■ EXTRACTED MATERIAL:
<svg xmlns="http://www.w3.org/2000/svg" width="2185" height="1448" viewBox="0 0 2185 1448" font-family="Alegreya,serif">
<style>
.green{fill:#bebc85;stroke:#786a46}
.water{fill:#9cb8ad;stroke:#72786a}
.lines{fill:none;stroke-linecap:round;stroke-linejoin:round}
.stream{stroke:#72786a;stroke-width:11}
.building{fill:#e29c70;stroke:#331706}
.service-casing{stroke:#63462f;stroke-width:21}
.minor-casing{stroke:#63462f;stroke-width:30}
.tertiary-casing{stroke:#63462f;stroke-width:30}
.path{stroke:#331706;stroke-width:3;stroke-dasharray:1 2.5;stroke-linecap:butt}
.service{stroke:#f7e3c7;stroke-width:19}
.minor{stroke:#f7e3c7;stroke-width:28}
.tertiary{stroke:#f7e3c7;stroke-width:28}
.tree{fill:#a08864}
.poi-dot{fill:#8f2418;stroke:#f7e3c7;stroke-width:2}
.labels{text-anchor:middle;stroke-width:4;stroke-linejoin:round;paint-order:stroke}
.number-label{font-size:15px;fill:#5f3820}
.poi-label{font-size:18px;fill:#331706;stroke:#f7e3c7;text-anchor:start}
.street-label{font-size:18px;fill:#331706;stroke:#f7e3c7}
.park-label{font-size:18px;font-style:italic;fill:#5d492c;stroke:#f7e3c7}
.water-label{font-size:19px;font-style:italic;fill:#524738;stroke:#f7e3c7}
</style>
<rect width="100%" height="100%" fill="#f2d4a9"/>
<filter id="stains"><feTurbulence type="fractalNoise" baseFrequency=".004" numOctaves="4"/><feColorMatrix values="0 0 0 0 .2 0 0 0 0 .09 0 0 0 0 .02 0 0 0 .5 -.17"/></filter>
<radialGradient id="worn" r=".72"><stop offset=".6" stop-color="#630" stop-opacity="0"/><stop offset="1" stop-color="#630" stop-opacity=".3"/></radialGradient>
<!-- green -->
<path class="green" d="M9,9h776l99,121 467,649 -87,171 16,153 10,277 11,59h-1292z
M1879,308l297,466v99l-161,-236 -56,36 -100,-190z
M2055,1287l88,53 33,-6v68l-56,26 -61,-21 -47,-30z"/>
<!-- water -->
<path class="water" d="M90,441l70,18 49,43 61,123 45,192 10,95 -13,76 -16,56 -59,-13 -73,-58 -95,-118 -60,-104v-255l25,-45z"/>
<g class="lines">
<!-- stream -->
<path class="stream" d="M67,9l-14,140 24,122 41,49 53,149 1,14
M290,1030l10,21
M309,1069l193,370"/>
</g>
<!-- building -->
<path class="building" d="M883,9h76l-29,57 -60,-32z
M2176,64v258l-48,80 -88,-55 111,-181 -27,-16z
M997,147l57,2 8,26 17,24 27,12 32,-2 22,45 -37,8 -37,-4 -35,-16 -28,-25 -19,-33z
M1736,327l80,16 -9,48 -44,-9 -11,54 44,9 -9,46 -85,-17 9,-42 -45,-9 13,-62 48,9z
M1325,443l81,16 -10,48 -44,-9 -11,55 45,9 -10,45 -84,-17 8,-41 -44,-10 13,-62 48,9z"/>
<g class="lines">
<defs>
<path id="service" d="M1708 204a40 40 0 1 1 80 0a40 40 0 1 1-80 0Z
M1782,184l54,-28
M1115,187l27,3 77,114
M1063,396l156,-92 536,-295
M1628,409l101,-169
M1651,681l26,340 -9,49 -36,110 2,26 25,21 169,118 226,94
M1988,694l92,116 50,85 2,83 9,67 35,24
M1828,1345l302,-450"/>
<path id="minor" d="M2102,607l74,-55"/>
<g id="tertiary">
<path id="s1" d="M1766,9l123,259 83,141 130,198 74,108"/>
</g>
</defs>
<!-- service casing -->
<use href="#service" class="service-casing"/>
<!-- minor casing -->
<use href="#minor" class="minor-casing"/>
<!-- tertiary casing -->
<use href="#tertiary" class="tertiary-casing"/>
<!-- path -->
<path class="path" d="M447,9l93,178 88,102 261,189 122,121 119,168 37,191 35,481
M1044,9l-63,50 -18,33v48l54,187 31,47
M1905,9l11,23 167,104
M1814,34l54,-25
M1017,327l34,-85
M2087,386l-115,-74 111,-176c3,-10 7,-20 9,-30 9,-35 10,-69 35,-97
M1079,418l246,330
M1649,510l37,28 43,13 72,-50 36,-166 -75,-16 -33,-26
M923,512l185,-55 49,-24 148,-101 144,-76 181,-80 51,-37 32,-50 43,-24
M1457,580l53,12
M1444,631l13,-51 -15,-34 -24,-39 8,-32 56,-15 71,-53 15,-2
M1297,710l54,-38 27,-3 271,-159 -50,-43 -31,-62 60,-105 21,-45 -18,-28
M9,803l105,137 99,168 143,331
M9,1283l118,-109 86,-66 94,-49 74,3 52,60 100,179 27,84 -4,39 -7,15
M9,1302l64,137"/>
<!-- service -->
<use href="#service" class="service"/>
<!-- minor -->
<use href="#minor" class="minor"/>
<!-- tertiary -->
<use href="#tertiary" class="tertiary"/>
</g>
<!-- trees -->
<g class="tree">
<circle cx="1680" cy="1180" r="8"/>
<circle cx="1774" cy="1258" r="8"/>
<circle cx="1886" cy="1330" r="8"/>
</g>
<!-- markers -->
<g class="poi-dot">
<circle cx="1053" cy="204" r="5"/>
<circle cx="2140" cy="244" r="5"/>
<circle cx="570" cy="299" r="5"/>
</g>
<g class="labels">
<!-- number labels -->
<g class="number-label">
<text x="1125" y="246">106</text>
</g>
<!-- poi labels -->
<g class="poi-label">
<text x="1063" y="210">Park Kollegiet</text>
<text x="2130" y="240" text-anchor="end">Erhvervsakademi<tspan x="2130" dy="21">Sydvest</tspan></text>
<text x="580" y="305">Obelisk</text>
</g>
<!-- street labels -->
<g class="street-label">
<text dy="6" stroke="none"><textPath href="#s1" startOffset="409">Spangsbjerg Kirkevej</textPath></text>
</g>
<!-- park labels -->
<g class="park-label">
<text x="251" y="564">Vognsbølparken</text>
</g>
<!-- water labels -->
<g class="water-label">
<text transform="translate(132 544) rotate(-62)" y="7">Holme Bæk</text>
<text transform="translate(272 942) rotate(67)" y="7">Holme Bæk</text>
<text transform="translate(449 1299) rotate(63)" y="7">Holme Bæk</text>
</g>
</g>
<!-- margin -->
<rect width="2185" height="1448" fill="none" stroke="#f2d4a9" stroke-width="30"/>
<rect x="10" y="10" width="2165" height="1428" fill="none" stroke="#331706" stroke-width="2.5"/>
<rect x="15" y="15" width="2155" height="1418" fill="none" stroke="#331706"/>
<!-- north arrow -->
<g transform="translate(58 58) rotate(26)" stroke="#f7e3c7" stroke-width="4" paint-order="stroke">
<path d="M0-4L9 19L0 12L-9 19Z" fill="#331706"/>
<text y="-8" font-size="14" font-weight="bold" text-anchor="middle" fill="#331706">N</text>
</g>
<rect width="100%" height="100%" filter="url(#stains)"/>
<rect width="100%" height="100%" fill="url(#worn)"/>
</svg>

■ YOUR INSTRUCTIONS: Could you transcribe the records in full, exactly?

■ OUTPUT BELOW:
<svg xmlns="http://www.w3.org/2000/svg" width="2185" height="1448" viewBox="0 0 2185 1448" font-family="Alegreya,serif">
<style>
.green{fill:#bebc85;stroke:#786a46}
.water{fill:#9cb8ad;stroke:#72786a}
.lines{fill:none;stroke-linecap:round;stroke-linejoin:round}
.stream{stroke:#72786a;stroke-width:11}
.building{fill:#e29c70;stroke:#331706}
.service-casing{stroke:#63462f;stroke-width:21}
.minor-casing{stroke:#63462f;stroke-width:30}
.tertiary-casing{stroke:#63462f;stroke-width:30}
.path{stroke:#331706;stroke-width:3;stroke-dasharray:1 2.5;stroke-linecap:butt}
.service{stroke:#f7e3c7;stroke-width:19}
.minor{stroke:#f7e3c7;stroke-width:28}
.tertiary{stroke:#f7e3c7;stroke-width:28}
.tree{fill:#a08864}
.poi-dot{fill:#8f2418;stroke:#f7e3c7;stroke-width:2}
.labels{text-anchor:middle;stroke-width:4;stroke-linejoin:round;paint-order:stroke}
.number-label{font-size:15px;fill:#5f3820}
.poi-label{font-size:18px;fill:#331706;stroke:#f7e3c7;text-anchor:start}
.street-label{font-size:18px;fill:#331706;stroke:#f7e3c7}
.park-label{font-size:18px;font-style:italic;fill:#5d492c;stroke:#f7e3c7}
.water-label{font-size:19px;font-style:italic;fill:#524738;stroke:#f7e3c7}
</style>
<rect width="100%" height="100%" fill="#f2d4a9"/>
<filter id="stains"><feTurbulence type="fractalNoise" baseFrequency=".004" numOctaves="4"/><feColorMatrix values="0 0 0 0 .2 0 0 0 0 .09 0 0 0 0 .02 0 0 0 .5 -.17"/></filter>
<radialGradient id="worn" r=".72"><stop offset=".6" stop-color="#630" stop-opacity="0"/><stop offset="1" stop-color="#630" stop-opacity=".3"/></radialGradient>
<!-- green -->
<path class="green" d="M9,9h776l99,121 467,649 -87,171 16,153 10,277 11,59h-1292z
M1879,308l297,466v99l-161,-236 -56,36 -100,-190z
M2055,1287l88,53 33,-6v68l-56,26 -61,-21 -47,-30z"/>
<!-- water -->
<path class="water" d="M90,441l70,18 49,43 61,123 45,192 10,95 -13,76 -16,56 -59,-13 -73,-58 -95,-118 -60,-104v-255l25,-45z"/>
<g class="lines">
<!-- stream -->
<path class="stream" d="M67,9l-14,140 24,122 41,49 53,149 1,14
M290,1030l10,21
M309,1069l193,370"/>
</g>
<!-- building -->
<path class="building" d="M883,9h76l-29,57 -60,-32z
M2176,64v258l-48,80 -88,-55 111,-181 -27,-16z
M997,147l57,2 8,26 17,24 27,12 32,-2 22,45 -37,8 -37,-4 -35,-16 -28,-25 -19,-33z
M1736,327l80,16 -9,48 -44,-9 -11,54 44,9 -9,46 -85,-17 9,-42 -45,-9 13,-62 48,9z
M1325,443l81,16 -10,48 -44,-9 -11,55 45,9 -10,45 -84,-17 8,-41 -44,-10 13,-62 48,9z"/>
<g class="lines">
<defs>
<path id="service" d="M1708 204a40 40 0 1 1 80 0a40 40 0 1 1-80 0Z
M1782,184l54,-28
M1115,187l27,3 77,114
M1063,396l156,-92 536,-295
M1628,409l101,-169
M1651,681l26,340 -9,49 -36,110 2,26 25,21 169,118 226,94
M1988,694l92,116 50,85 2,83 9,67 35,24
M1828,1345l302,-450"/>
<path id="minor" d="M2102,607l74,-55"/>
<g id="tertiary">
<path id="s1" d="M1766,9l123,259 83,141 130,198 74,108"/>
</g>
</defs>
<!-- service casing -->
<use href="#service" class="service-casing"/>
<!-- minor casing -->
<use href="#minor" class="minor-casing"/>
<!-- tertiary casing -->
<use href="#tertiary" class="tertiary-casing"/>
<!-- path -->
<path class="path" d="M447,9l93,178 88,102 261,189 122,121 119,168 37,191 35,481
M1044,9l-63,50 -18,33v48l54,187 31,47
M1905,9l11,23 167,104
M1814,34l54,-25
M1017,327l34,-85
M2087,386l-115,-74 111,-176c3,-10 7,-20 9,-30 9,-35 10,-69 35,-97
M1079,418l246,330
M1649,510l37,28 43,13 72,-50 36,-166 -75,-16 -33,-26
M923,512l185,-55 49,-24 148,-101 144,-76 181,-80 51,-37 32,-50 43,-24
M1457,580l53,12
M1444,631l13,-51 -15,-34 -24,-39 8,-32 56,-15 71,-53 15,-2
M1297,710l54,-38 27,-3 271,-159 -50,-43 -31,-62 60,-105 21,-45 -18,-28
M9,803l105,137 99,168 143,331
M9,1283l118,-109 86,-66 94,-49 74,3 52,60 100,179 27,84 -4,39 -7,15
M9,1302l64,137"/>
<!-- service -->
<use href="#service" class="service"/>
<!-- minor -->
<use href="#minor" class="minor"/>
<!-- tertiary -->
<use href="#tertiary" class="tertiary"/>
</g>
<!-- trees -->
<g class="tree">
<circle cx="1680" cy="1180" r="8"/>
<circle cx="1774" cy="1258" r="8"/>
<circle cx="1886" cy="1330" r="8"/>
</g>
<!-- markers -->
<g class="poi-dot">
<circle cx="1053" cy="204" r="5"/>
<circle cx="2140" cy="244" r="5"/>
<circle cx="570" cy="299" r="5"/>
</g>
<g class="labels">
<!-- number labels -->
<g class="number-label">
<text x="1125" y="246">106</text>
</g>
<!-- poi labels -->
<g class="poi-label">
<text x="1063" y="210">Park Kollegiet</text>
<text x="2130" y="240" text-anchor="end">Erhvervsakademi<tspan x="2130" dy="21">Sydvest</tspan></text>
<text x="580" y="305">Obelisk</text>
</g>
<!-- street labels -->
<g class="street-label">
<text dy="6" stroke="none"><textPath href="#s1" startOffset="409">Spangsbjerg Kirkevej</textPath></text>
</g>
<!-- park labels -->
<g class="park-label">
<text x="251" y="564">Vognsbølparken</text>
</g>
<!-- water labels -->
<g class="water-label">
<text transform="translate(132 544) rotate(-62)" y="7">Holme Bæk</text>
<text transform="translate(272 942) rotate(67)" y="7">Holme Bæk</text>
<text transform="translate(449 1299) rotate(63)" y="7">Holme Bæk</text>
</g>
</g>
<!-- margin -->
<rect width="2185" height="1448" fill="none" stroke="#f2d4a9" stroke-width="30"/>
<rect x="10" y="10" width="2165" height="1428" fill="none" stroke="#331706" stroke-width="2.5"/>
<rect x="15" y="15" width="2155" height="1418" fill="none" stroke="#331706"/>
<!-- north arrow -->
<g transform="translate(58 58) rotate(26)" stroke="#f7e3c7" stroke-width="4" paint-order="stroke">
<path d="M0-4L9 19L0 12L-9 19Z" fill="#331706"/>
<text y="-8" font-size="14" font-weight="bold" text-anchor="middle" fill="#331706">N</text>
</g>
<rect width="100%" height="100%" filter="url(#stains)"/>
<rect width="100%" height="100%" fill="url(#worn)"/>
</svg>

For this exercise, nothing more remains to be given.